= SUPPLIED MATERIAL =
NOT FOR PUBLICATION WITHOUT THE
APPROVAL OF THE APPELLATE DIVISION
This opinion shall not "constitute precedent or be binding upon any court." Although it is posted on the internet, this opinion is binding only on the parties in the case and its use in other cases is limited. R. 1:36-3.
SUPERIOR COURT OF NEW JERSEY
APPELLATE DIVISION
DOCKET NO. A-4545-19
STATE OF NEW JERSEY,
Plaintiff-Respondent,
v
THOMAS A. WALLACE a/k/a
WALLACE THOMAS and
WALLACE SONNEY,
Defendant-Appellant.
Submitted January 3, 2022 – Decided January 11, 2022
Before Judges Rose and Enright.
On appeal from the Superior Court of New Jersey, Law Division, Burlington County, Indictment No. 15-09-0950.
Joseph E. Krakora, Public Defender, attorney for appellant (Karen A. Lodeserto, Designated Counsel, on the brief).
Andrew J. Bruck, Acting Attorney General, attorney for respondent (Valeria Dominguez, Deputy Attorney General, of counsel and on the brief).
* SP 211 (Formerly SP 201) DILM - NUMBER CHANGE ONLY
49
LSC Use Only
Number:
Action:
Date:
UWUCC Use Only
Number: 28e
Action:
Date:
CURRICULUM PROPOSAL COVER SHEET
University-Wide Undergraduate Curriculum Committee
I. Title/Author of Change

= DESCRIPTION OF THE TASK =
Work out how many lines in the records include "brief". Only the number should be given.

= EXERCISE ANSWER =
2